### TASK TO CARRY OUT:
The stretch wanted below opens at the line containing "M 343,1434 L 343,1484 L 306,1469 L 293,1461 Z" and closes at the line containing "M 0,108 L 38,24". Please return it exactly, with no other lines.

### INPUT:
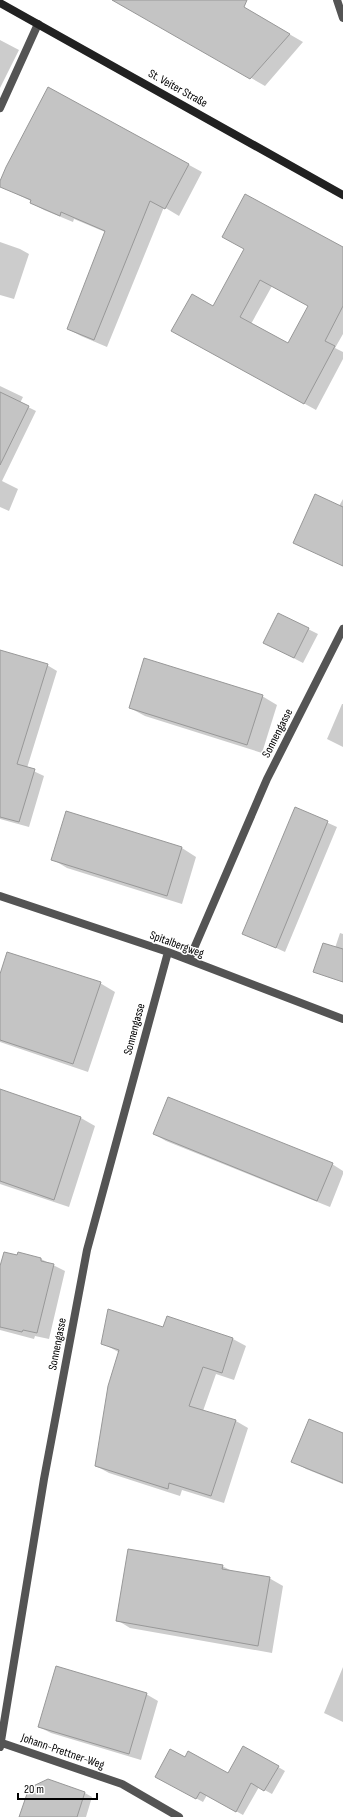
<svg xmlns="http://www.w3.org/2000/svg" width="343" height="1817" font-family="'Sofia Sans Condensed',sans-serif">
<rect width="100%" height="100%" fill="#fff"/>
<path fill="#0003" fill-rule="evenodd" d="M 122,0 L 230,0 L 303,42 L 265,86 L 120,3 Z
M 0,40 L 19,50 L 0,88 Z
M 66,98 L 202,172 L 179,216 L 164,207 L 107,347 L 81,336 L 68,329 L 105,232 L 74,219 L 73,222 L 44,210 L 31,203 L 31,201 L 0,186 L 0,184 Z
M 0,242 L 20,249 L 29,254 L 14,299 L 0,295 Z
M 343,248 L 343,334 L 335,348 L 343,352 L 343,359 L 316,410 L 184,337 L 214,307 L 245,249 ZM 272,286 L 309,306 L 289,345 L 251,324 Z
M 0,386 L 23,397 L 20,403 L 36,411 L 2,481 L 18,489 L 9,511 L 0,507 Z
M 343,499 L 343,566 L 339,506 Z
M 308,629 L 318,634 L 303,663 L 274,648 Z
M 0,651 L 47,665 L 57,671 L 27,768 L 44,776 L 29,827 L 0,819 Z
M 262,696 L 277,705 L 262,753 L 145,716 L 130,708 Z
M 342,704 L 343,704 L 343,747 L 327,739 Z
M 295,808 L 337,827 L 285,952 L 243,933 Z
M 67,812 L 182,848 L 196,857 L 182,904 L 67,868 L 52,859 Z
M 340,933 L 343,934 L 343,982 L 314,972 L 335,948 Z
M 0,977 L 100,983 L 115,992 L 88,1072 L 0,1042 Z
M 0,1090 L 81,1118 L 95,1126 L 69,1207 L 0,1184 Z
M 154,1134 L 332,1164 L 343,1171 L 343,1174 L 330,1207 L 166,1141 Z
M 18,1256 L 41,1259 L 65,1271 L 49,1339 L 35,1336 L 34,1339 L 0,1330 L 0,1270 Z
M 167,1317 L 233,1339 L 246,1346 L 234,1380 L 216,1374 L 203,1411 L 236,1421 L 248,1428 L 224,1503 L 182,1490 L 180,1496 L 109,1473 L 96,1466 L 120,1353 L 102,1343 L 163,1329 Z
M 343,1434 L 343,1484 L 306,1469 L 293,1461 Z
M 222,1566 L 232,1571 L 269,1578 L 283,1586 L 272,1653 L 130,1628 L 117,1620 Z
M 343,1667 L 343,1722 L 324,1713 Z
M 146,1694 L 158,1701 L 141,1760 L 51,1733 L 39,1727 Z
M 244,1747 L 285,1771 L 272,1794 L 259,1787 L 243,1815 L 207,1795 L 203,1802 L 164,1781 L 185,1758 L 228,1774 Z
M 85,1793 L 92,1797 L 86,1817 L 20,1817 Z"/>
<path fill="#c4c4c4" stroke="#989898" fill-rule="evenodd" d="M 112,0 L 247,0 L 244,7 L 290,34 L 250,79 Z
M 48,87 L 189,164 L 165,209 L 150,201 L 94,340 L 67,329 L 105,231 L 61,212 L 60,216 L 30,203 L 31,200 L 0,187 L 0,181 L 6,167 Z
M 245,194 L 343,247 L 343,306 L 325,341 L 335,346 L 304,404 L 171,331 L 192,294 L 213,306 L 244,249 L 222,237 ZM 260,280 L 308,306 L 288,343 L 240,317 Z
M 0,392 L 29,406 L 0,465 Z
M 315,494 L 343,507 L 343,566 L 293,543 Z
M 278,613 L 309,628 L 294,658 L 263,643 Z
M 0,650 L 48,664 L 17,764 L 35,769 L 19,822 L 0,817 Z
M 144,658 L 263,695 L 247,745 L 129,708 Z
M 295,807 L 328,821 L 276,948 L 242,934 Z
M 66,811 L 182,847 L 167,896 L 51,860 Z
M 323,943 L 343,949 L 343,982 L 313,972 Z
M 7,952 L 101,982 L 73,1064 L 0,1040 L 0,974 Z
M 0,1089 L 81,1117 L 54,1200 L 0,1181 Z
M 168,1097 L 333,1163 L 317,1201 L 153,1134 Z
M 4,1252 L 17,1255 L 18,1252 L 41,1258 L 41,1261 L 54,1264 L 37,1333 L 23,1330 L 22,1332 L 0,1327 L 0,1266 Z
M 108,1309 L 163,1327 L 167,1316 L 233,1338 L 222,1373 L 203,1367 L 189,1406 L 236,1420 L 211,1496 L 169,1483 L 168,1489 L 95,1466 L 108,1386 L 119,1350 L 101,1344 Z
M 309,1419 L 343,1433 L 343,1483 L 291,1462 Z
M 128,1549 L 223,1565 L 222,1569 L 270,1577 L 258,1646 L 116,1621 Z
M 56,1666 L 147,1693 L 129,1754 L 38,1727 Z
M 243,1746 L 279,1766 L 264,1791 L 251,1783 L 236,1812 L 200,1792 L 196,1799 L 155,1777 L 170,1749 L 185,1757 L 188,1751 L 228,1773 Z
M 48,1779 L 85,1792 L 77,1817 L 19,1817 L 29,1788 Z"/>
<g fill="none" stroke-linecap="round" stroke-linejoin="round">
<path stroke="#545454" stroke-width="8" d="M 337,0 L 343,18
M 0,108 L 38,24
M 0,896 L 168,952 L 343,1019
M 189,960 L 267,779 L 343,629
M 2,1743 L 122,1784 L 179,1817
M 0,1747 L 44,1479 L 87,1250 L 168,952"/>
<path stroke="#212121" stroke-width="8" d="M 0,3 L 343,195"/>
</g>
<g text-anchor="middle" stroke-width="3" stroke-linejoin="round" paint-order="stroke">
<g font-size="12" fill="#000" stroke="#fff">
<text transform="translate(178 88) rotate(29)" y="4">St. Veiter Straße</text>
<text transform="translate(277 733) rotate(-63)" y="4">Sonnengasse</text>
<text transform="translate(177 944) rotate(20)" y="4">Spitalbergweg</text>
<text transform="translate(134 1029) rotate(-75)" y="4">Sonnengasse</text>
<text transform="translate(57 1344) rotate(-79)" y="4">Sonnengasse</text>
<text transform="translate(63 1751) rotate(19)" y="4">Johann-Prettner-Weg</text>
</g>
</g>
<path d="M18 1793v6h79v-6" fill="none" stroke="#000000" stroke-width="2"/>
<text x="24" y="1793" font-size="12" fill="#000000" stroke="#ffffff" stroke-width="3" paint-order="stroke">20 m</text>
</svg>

==

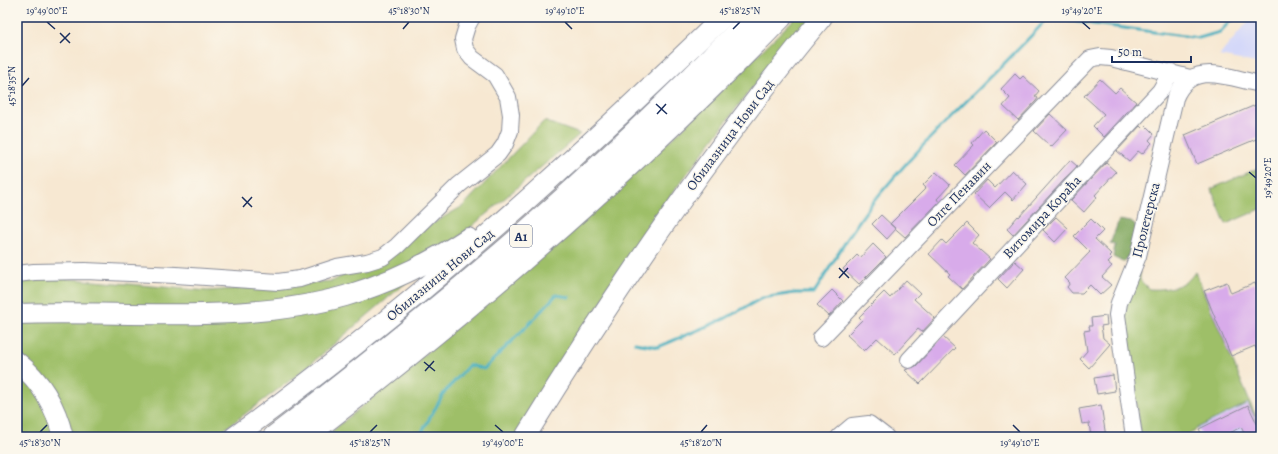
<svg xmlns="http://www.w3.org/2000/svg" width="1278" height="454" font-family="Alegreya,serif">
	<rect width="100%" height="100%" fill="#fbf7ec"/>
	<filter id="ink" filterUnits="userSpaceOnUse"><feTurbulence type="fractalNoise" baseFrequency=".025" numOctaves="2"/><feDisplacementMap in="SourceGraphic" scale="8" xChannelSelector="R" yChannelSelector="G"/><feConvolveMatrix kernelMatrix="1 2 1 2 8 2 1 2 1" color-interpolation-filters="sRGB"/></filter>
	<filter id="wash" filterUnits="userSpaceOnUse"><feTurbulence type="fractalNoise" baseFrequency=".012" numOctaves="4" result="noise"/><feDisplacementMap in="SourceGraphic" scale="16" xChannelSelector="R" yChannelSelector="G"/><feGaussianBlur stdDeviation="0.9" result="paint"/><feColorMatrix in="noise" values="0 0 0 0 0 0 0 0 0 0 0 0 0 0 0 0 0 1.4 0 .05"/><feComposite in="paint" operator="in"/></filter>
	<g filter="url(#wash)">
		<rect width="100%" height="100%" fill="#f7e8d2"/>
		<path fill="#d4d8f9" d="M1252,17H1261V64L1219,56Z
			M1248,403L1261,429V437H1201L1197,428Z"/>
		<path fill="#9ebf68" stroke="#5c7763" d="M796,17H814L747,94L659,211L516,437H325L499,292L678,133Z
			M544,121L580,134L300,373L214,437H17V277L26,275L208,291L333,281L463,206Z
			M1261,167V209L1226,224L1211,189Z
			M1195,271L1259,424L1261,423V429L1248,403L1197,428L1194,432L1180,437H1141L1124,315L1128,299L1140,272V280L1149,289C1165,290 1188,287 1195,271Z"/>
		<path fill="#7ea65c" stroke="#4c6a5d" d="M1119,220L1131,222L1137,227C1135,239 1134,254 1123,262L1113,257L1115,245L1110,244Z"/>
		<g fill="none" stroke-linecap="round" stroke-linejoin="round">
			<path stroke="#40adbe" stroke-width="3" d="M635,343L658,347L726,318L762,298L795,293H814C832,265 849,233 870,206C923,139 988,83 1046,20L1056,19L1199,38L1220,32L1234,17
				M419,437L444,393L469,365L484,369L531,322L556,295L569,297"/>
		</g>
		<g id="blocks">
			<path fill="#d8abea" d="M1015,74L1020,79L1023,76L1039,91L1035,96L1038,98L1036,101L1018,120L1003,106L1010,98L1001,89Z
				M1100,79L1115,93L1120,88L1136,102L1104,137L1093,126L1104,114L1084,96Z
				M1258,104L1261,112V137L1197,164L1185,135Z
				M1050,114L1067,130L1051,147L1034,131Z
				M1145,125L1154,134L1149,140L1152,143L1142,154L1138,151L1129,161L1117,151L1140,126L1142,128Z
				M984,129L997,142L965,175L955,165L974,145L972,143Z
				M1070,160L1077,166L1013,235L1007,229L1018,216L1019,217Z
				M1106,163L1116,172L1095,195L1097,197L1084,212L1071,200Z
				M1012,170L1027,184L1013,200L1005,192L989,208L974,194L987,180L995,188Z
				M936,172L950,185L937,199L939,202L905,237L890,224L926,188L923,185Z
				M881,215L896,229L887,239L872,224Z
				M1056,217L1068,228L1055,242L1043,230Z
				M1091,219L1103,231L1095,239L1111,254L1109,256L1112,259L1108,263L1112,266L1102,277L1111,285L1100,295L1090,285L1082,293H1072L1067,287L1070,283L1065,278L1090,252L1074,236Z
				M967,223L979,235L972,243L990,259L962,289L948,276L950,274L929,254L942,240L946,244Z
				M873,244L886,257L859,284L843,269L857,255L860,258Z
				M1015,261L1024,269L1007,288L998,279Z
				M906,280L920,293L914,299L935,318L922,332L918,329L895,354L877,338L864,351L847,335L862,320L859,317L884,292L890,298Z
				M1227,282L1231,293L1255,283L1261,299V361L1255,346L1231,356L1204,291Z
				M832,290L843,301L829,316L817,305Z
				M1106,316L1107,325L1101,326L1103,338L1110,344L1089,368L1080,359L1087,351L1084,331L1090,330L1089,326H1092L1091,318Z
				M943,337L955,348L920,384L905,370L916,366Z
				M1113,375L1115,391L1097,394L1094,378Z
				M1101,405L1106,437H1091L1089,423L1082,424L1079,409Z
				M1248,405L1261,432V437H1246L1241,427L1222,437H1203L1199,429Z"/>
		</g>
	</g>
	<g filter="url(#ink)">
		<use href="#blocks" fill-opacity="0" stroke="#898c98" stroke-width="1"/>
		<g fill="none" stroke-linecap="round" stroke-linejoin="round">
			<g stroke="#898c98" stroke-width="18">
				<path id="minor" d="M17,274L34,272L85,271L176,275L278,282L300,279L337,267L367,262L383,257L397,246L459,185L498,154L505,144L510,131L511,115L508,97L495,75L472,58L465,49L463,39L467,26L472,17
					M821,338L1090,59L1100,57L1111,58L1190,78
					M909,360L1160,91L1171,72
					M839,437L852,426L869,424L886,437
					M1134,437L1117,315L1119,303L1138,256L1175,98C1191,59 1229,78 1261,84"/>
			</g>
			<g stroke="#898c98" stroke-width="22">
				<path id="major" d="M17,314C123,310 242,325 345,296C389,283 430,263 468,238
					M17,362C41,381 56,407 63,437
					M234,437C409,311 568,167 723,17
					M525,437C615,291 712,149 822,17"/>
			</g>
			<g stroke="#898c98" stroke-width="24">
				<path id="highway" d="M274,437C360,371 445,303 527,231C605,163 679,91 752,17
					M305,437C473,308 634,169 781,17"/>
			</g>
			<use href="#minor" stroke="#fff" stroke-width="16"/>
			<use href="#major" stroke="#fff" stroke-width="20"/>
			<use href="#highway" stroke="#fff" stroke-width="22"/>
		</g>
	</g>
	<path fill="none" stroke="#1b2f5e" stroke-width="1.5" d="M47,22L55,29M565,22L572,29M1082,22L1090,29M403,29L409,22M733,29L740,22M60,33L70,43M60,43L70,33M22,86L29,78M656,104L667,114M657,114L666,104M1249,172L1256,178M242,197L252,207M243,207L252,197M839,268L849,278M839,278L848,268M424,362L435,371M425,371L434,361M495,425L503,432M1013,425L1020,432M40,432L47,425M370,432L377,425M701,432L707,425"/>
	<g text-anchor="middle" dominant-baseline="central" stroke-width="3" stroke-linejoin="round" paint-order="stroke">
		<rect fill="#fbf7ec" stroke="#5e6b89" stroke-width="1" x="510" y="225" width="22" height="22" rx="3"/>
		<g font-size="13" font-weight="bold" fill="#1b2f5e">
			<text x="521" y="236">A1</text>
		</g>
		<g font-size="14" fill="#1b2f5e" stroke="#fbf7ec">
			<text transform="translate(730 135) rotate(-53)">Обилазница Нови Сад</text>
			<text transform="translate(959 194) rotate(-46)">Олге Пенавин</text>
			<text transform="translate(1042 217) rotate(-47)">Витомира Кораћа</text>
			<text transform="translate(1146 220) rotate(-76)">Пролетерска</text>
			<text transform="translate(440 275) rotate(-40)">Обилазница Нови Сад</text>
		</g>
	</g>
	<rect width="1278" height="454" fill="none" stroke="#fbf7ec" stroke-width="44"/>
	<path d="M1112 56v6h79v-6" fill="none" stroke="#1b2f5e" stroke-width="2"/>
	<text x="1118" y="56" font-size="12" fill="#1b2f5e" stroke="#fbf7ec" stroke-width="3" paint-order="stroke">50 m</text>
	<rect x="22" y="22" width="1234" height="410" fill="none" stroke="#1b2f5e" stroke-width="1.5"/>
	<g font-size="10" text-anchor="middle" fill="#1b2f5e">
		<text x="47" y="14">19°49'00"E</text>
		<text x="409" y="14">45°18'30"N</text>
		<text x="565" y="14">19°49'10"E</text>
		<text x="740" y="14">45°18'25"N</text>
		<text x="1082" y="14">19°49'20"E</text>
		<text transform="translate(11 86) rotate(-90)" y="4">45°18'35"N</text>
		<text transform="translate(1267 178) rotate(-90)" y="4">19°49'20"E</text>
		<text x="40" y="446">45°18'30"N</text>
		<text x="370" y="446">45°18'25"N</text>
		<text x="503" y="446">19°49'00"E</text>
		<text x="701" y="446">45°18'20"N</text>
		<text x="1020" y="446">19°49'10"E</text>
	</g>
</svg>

### WRITTEN SOLUTION:
M 343,1434 L 343,1484 L 306,1469 L 293,1461 Z
M 222,1566 L 232,1571 L 269,1578 L 283,1586 L 272,1653 L 130,1628 L 117,1620 Z
M 343,1667 L 343,1722 L 324,1713 Z
M 146,1694 L 158,1701 L 141,1760 L 51,1733 L 39,1727 Z
M 244,1747 L 285,1771 L 272,1794 L 259,1787 L 243,1815 L 207,1795 L 203,1802 L 164,1781 L 185,1758 L 228,1774 Z
M 85,1793 L 92,1797 L 86,1817 L 20,1817 Z"/>
<path fill="#c4c4c4" stroke="#989898" fill-rule="evenodd" d="M 112,0 L 247,0 L 244,7 L 290,34 L 250,79 Z
M 48,87 L 189,164 L 165,209 L 150,201 L 94,340 L 67,329 L 105,231 L 61,212 L 60,216 L 30,203 L 31,200 L 0,187 L 0,181 L 6,167 Z
M 245,194 L 343,247 L 343,306 L 325,341 L 335,346 L 304,404 L 171,331 L 192,294 L 213,306 L 244,249 L 222,237 ZM 260,280 L 308,306 L 288,343 L 240,317 Z
M 0,392 L 29,406 L 0,465 Z
M 315,494 L 343,507 L 343,566 L 293,543 Z
M 278,613 L 309,628 L 294,658 L 263,643 Z
M 0,650 L 48,664 L 17,764 L 35,769 L 19,822 L 0,817 Z
M 144,658 L 263,695 L 247,745 L 129,708 Z
M 295,807 L 328,821 L 276,948 L 242,934 Z
M 66,811 L 182,847 L 167,896 L 51,860 Z
M 323,943 L 343,949 L 343,982 L 313,972 Z
M 7,952 L 101,982 L 73,1064 L 0,1040 L 0,974 Z
M 0,1089 L 81,1117 L 54,1200 L 0,1181 Z
M 168,1097 L 333,1163 L 317,1201 L 153,1134 Z
M 4,1252 L 17,1255 L 18,1252 L 41,1258 L 41,1261 L 54,1264 L 37,1333 L 23,1330 L 22,1332 L 0,1327 L 0,1266 Z
M 108,1309 L 163,1327 L 167,1316 L 233,1338 L 222,1373 L 203,1367 L 189,1406 L 236,1420 L 211,1496 L 169,1483 L 168,1489 L 95,1466 L 108,1386 L 119,1350 L 101,1344 Z
M 309,1419 L 343,1433 L 343,1483 L 291,1462 Z
M 128,1549 L 223,1565 L 222,1569 L 270,1577 L 258,1646 L 116,1621 Z
M 56,1666 L 147,1693 L 129,1754 L 38,1727 Z
M 243,1746 L 279,1766 L 264,1791 L 251,1783 L 236,1812 L 200,1792 L 196,1799 L 155,1777 L 170,1749 L 185,1757 L 188,1751 L 228,1773 Z
M 48,1779 L 85,1792 L 77,1817 L 19,1817 L 29,1788 Z"/>
<g fill="none" stroke-linecap="round" stroke-linejoin="round">
<path stroke="#545454" stroke-width="8" d="M 337,0 L 343,18
M 0,108 L 38,24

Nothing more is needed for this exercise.